The difference is their FAITH! 

–       Recall one of Peter’s first encounters with our Lord – “Depart from me for I am a sinful Man.”

–       Peter recognized not only his sinfulness, but also the infinite mercy of God

–       Peter recognized that God’s mercy is greater than our sins

–       Peter had true sorrow and hatred for his sins!

–       Judas, on the other hand, maybe he hated his sin too, maybe he recognized the gravity of his offence against Jesus,

–       But Judas didn’t have true faith, he didn’t trust Jesus or his message of mercy and forgiveness.

–       I think we can say that with a certain level of certitude because of how differently they responded to their sins

–       Peter went away and wept bitterly, Judas, in an act of despair took his own life, as to say, what I have done is unforgiveable.


Think for a moment of the joy that our Lord experienced when Peter repented of his sins (we see that in the encounter after the resurrection, do you love me 3x)… what great joy!


But also think of the pain that our Lord experienced when Judas took his own life, rejecting hope and embracing despair!


Which one of us here has never betrayed Jesus Christ? Which one of us has never denied Him? Every time we sin, we reject him, we deny, we betray him.


Think of the moments in our lives when we basically say the same thing that Peter did, that we do the same thing Judas did. Think of the times when we deny Christ for our own reputation, our own agenda, for our social status. When we are quiet about out faith so as to not offend anyone by our beliefs.


(I just heard the other day about something going on in the public school system here in Mansfield. Apparently they are making a change to next years calendar, calling Good Friday Day, Low Attendance Day – We should all be appalled at this!) The same is happening to the Holy Days of our Jewish brothers and sisters.


The Example of Peter, Judas and the crowds should urge us to really think about our sinfulness, and our fidelity to Christ.


Do we hate our sins? Do we recognize that our sins offend our Lord, do we fear hell more that we fear hurting Him?
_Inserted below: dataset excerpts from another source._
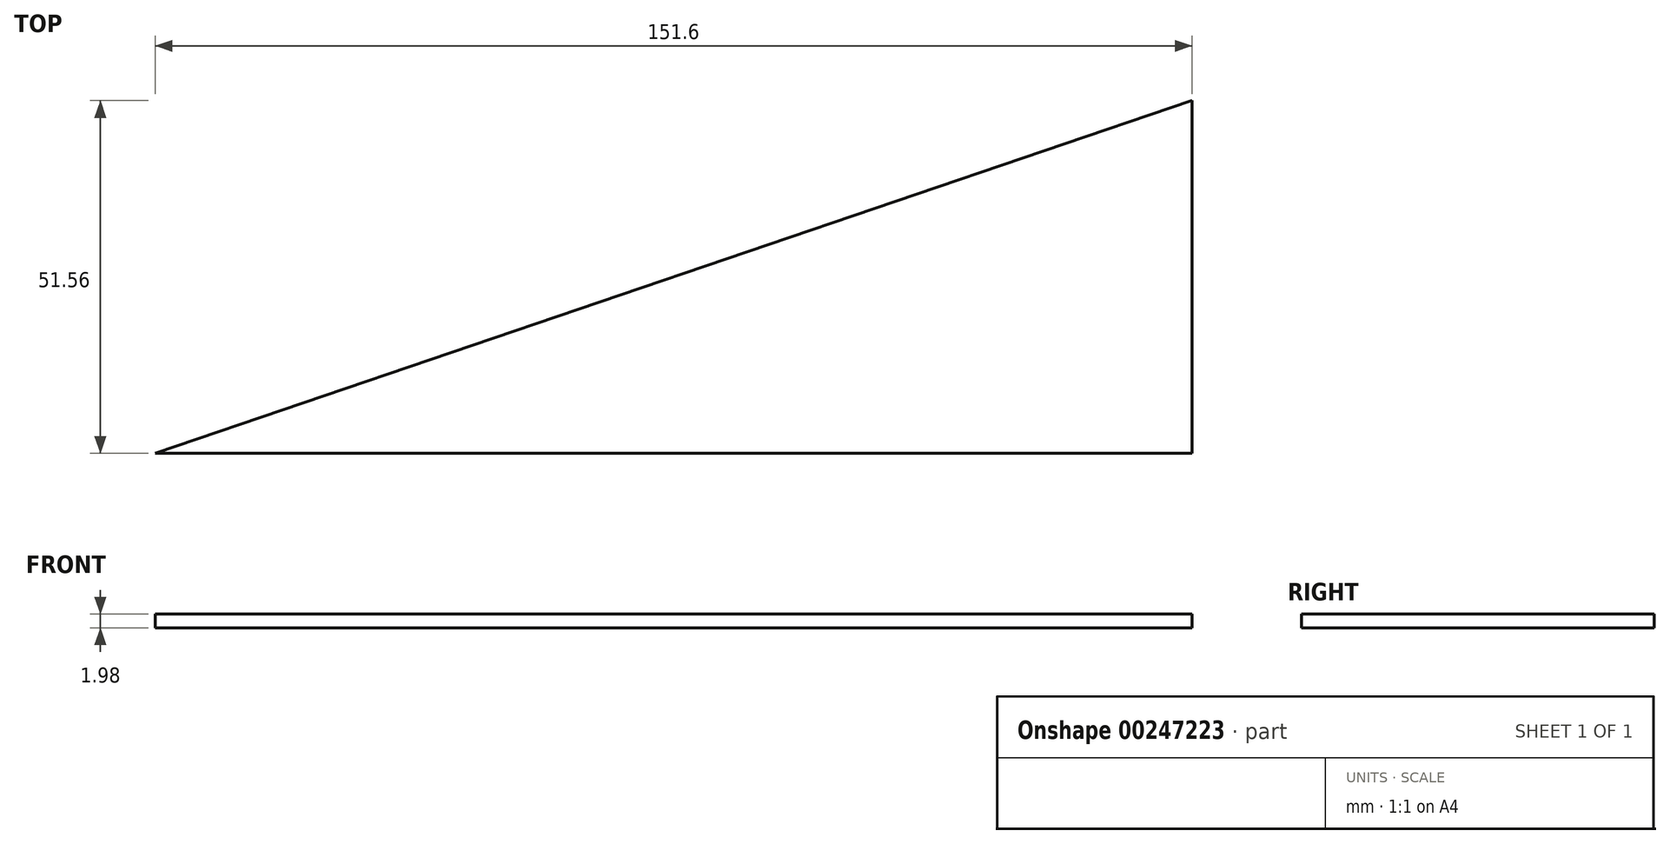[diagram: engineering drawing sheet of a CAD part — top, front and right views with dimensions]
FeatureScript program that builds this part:
annotation { "Feature Type Name" : "Feature", "Feature Type Description" : "" }
export const myFeature = defineFeature(function(context is Context, id is Id, definition is map)
    precondition{}
    {
        {
            var Q0;
            Q0=qCreatedBy(makeId("Top.planeOp"),FACE);
            var sketch = newSketch(context, id + "F0", { "sketchPlane" : qUnion([Q0])});
            skLineSegment(sketch, "E0", {"start": v(-76.57, 0) * mm, "end": v(75.03, 0) * mm});
            skLineSegment(sketch, "E1", {"start": v(75.03, 0) * mm, "end": v(75.03, 51.56) * mm});
            skLineSegment(sketch, "E2", {"start": v(75.03, 51.56) * mm, "end": v(-76.57, 0) * mm});
            skSolve(sketch);
        }
        {
            var Q0;
            Q0 = qSketchRegion(id + "F0", true);
            extrude(context, id + "F1", {"entities" : qUnion([Q0]), "depth" : 1.98 * mm});
        }
    });
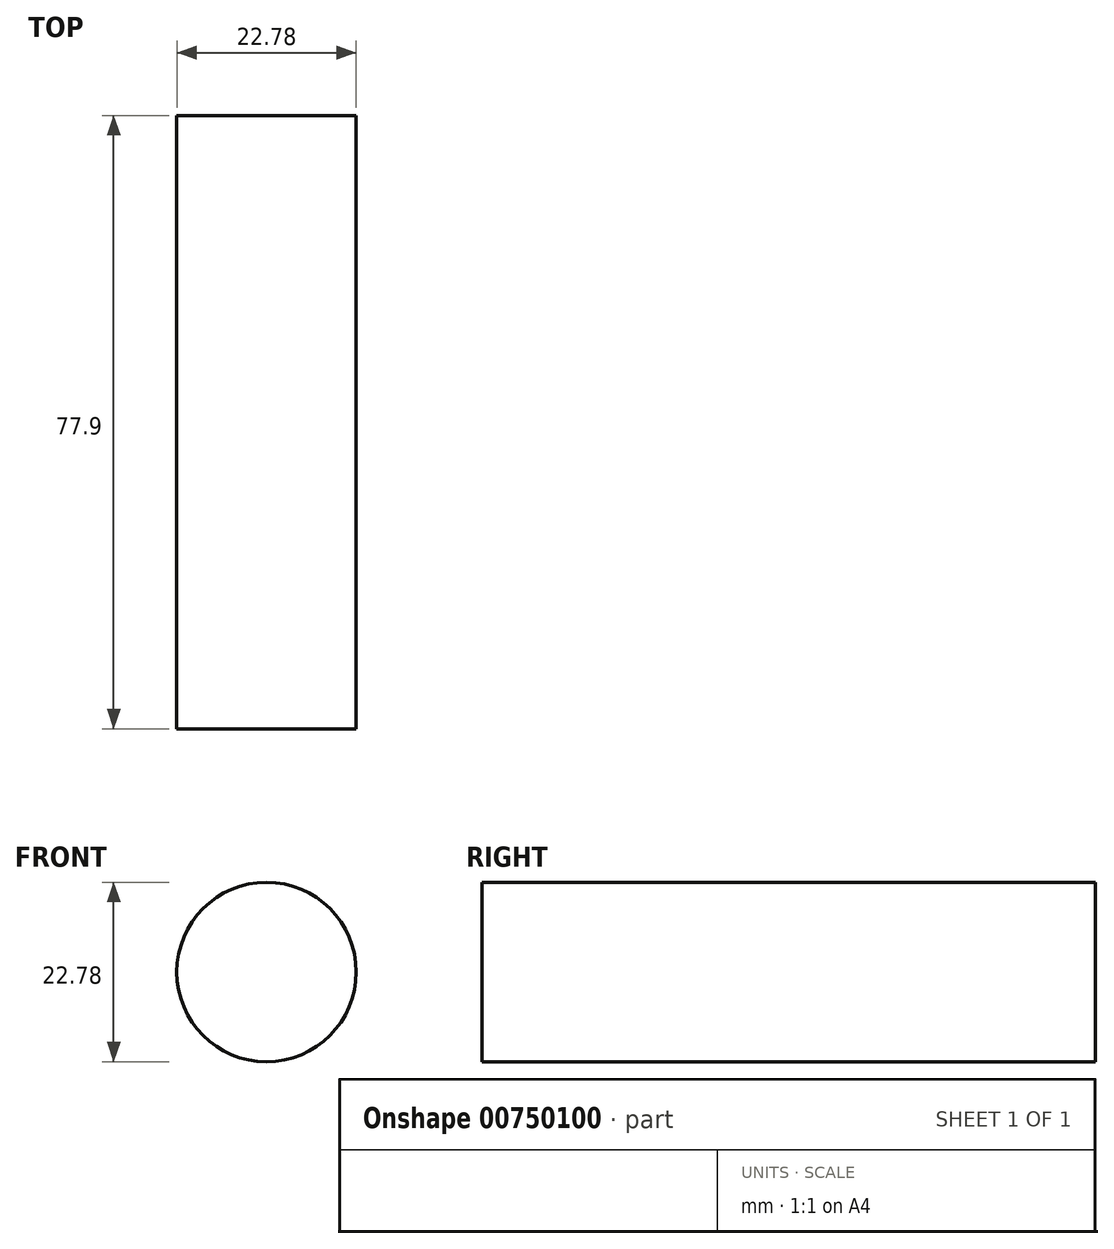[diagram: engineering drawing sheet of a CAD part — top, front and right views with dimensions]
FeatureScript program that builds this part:
annotation { "Feature Type Name" : "Feature", "Feature Type Description" : "" }
export const myFeature = defineFeature(function(context is Context, id is Id, definition is map)
    precondition{}
    {
        {
            var Q0;
            Q0=qCreatedBy(makeId("Front.planeOp"),FACE);
            var sketch = newSketch(context, id + "F0", { "sketchPlane" : qUnion([Q0])});
            skCircle(sketch, "E0", {"center": v(0, 0) * mm, "radius": 11.4 * mm});
            skSolve(sketch);
        }
        {
            var Q0;
            Q0=sQuery(id+"F0.wireOp",EDGE,"E0");
            extrude(context, id + "F1", {"bodyType" : ToolBodyType.SURFACE, "surfaceEntities" : qUnion([Q0]), "depth" : 77.9 * mm, "offsetDistance" : 25.4 * mm});
        }
    });
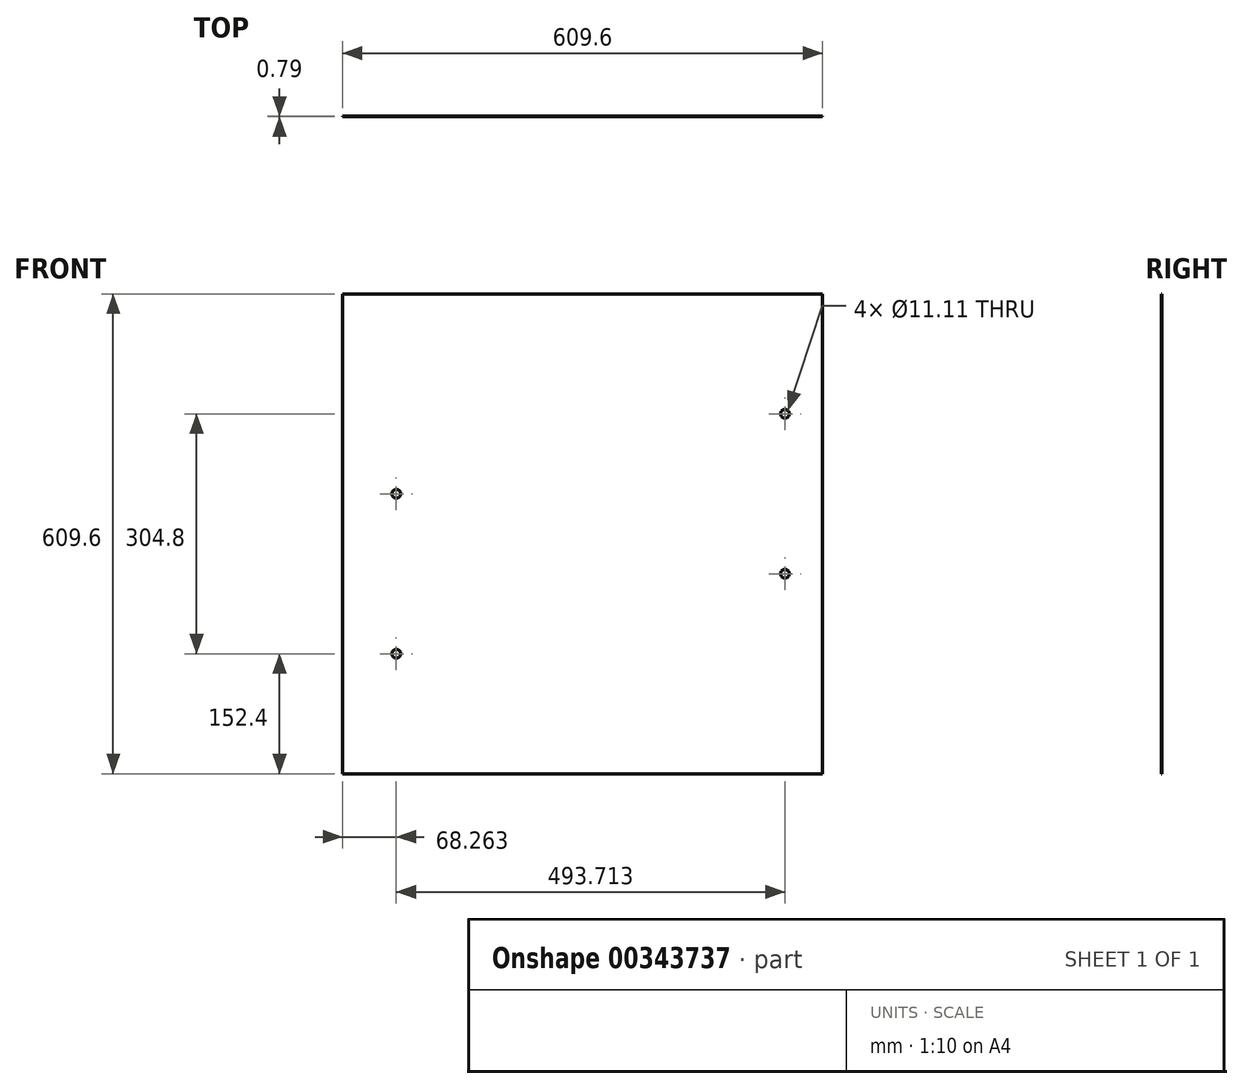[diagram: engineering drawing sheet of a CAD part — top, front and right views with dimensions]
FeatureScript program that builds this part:
annotation { "Feature Type Name" : "Feature", "Feature Type Description" : "" }
export const myFeature = defineFeature(function(context is Context, id is Id, definition is map)
    precondition{}
    {
        {
            var Q0;
            Q0=qCreatedBy(makeId("Front.planeOp"),FACE);
            var sketch = newSketch(context, id + "F0", { "sketchPlane" : qUnion([Q0])});
            skLineSegment(sketch, "E0.bottom", {"start": v(0, 0) * mm, "end": v(609.6, 0) * mm});
            skLineSegment(sketch, "E0.top", {"start": v(0, 609.6) * mm, "end": v(609.6, 609.6) * mm});
            skLineSegment(sketch, "E0.left", {"start": v(0, 0) * mm, "end": v(0, 609.6) * mm});
            skLineSegment(sketch, "E0.right", {"start": v(609.6, 0) * mm, "end": v(609.6, 609.6) * mm});
            skSolve(sketch);
        }
        {
            var Q0;
            Q0=makeQuery(id+"F0.imprint","IMPRINT",FACE,{"disambiguationData":[TD([[makeQuery(id+"F0.imprint","IMPRINT",EDGE,{"derivedFrom":sQuery(id+"F0.wireOp",EDGE,"E0.top")}),-1.0]])]});
            extrude(context, id + "F1", {"entities" : qUnion([Q0]), "depth" : 0.8 * mm});
        }
        {
            var Q0;
            Q0=makeQuery(id+"F1.opExtrude","CAP_FACE",FACE,{"disambiguationData":[OSD([sQuery(id+"F0.wireOp",EDGE,"E0.bottom"),sQuery(id+"F0.wireOp",EDGE,"E0.top"),sQuery(id+"F0.wireOp",EDGE,"E0.left"),sQuery(id+"F0.wireOp",EDGE,"E0.right")])],"isStart":false});
            var sketch = newSketch(context, id + "F2", { "sketchPlane" : qUnion([Q0])});
            skCircle(sketch, "E1", {"center": v(68.26, 152.4) * mm, "radius": 5.56 * mm});
            skCircle(sketch, "E2", {"center": v(68.26, 355.6) * mm, "radius": 5.56 * mm});
            skCircle(sketch, "E3", {"center": v(561.97, 457.2) * mm, "radius": 5.56 * mm});
            skCircle(sketch, "E4", {"center": v(561.97, 254) * mm, "radius": 5.56 * mm});
            skSolve(sketch);
        }
        {
            var Q0;
            Q0=makeQuery(id+"F2.imprint","IMPRINT",FACE,{"disambiguationData":[TD([[makeQuery(id+"F2.imprint","IMPRINT",EDGE,{"derivedFrom":sQuery(id+"F2.wireOp",EDGE,"E2")}),1.0]])]});
            var Q1;
            Q1=makeQuery(id+"F2.imprint","IMPRINT",FACE,{"disambiguationData":[TD([[makeQuery(id+"F2.imprint","IMPRINT",EDGE,{"derivedFrom":sQuery(id+"F2.wireOp",EDGE,"E1")}),1.0]])]});
            var Q2;
            Q2=makeQuery(id+"F2.imprint","IMPRINT",FACE,{"disambiguationData":[TD([[makeQuery(id+"F2.imprint","IMPRINT",EDGE,{"derivedFrom":sQuery(id+"F2.wireOp",EDGE,"E4")}),1.0]])]});
            var Q3;
            Q3=makeQuery(id+"F2.imprint","IMPRINT",FACE,{"disambiguationData":[TD([[makeQuery(id+"F2.imprint","IMPRINT",EDGE,{"derivedFrom":sQuery(id+"F2.wireOp",EDGE,"E3")}),1.0]])]});
            extrude(context, id + "F3", {"entities" : qUnion([Q0, Q1, Q2, Q3]), "operationType" : NewBodyOperationType.REMOVE, "oppositeDirection" : true, "depth" : 25.4 * mm});
        }
    });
Do we want to hold on to our sins like Judas, and allow them to define us, or do we want to follow the example of Peter, and allow the mercy and forgiveness of God to transform our lives.


At each Mass, we give the Father simple bread and wine, he takes it, transforms it and gives it back to us as the body and blood of his only son… Well, when we go into that room and humbly confess our sins with true sorrow, he transforms our lives just like he did that of St. Peter…


The same Peter who said, depart from me for I am a sinner is the same Peter that said You are the Christ… the same Peter who denied Christ 3x is the same Peter who was asked by Christ 3x “Do you love me”


Peter chose to allow the grace of Christ to transform his life… Judas did not! What will you choose?


5 thoughts on “Good Friday Homily…

  1. WOW
    I was sitting in mass last night wondering if I could get a copy of this phenomenal homily
    Thanks Fr Jay! You read my mind

  2. great homily, Fr. Jay. God Bless you!

  3. Thanks Fr. Jay

    It seems Peter’s “happy fault” was the very thing that sealed his faith. In Luke’s Gospel Jesus says “But I have prayed for thee, that thy faith may not fail; and do thou, when once thou has turned again, strengthen thy brethren” (Lk 22: 32-33). Of course at the time, Peter responded that he was ready to go both to prison and death… humiliation can be good medicine for faith.

    But for Judas, whose faith seemed “pragmatic” (always watching after the purse, being indignant about the waste of ointment, etc.) his “fault” was the unhappy thing that sealed his fate.

  4. ‘Pray that you are not put to the test.’ … words from Jesus that should shake us to our bones and bring us to be more fervent in our faith. Great homily for a Good Friday service Father Jay!
    Blessed be God forever!

  5. Great homily. Peter’s denial is often over shadowed by Judas betrayal. Their response, as with our sin, ultimately changes the path of their lives. Thank you for posting to your blog!